Would you please repeat exactly the lines from the one containing "pinky tip: (588, 1546)" to the end of the records, both included, and leave out the rest?
# # # #
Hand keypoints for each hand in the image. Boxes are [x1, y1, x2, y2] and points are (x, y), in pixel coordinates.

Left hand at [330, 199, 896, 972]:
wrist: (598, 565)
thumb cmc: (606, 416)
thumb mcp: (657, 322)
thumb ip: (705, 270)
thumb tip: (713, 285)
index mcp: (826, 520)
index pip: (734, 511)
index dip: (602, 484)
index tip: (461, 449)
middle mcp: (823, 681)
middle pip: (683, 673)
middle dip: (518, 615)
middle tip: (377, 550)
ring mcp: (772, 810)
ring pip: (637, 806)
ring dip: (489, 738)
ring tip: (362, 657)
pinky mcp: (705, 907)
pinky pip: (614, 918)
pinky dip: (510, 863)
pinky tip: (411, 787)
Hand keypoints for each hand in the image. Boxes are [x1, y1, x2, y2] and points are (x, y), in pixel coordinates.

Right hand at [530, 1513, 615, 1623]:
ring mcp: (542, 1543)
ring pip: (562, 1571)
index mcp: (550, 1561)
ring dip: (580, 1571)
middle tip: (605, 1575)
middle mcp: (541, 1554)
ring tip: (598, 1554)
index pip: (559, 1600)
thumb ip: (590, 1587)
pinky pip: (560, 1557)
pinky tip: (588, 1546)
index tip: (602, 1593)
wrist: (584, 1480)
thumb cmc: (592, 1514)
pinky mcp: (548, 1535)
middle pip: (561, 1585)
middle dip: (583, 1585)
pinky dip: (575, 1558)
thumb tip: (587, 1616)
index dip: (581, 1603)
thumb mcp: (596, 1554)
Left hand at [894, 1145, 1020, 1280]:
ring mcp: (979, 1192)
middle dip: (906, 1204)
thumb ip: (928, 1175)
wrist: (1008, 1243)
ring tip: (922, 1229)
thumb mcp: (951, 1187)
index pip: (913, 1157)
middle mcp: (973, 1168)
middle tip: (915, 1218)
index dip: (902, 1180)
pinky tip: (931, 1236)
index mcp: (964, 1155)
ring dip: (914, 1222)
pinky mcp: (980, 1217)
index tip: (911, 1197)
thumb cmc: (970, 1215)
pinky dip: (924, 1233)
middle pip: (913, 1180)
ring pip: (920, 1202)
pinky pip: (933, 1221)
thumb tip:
# # # #
■ REPLY ■
pinky tip: (588, 1546)
index tip: (602, 1593)
wrist: (584, 1480)
thumb cmc: (592, 1514)
pinky mcp: (548, 1535)
middle pip: (561, 1585)
middle dip: (583, 1585)
pinky dip: (575, 1558)
thumb tip: (587, 1616)
index dip: (581, 1603)
thumb mcp: (596, 1554)
Left hand at [894, 1145, 1020, 1280]:
ring mcp: (979, 1192)
middle dip: (906, 1204)
thumb ip: (928, 1175)
wrist: (1008, 1243)
ring tip: (922, 1229)
thumb mcp: (951, 1187)
index pip: (913, 1157)
middle mcp: (973, 1168)
middle tip: (915, 1218)
index dip: (902, 1180)
pinky tip: (931, 1236)
index mcp: (964, 1155)
ring dip: (914, 1222)
pinky mcp: (980, 1217)
index tip: (911, 1197)
thumb cmc: (970, 1215)
pinky dip: (924, 1233)
middle pip: (913, 1180)
ring pip: (920, 1202)
pinky pip: (933, 1221)
thumb tip:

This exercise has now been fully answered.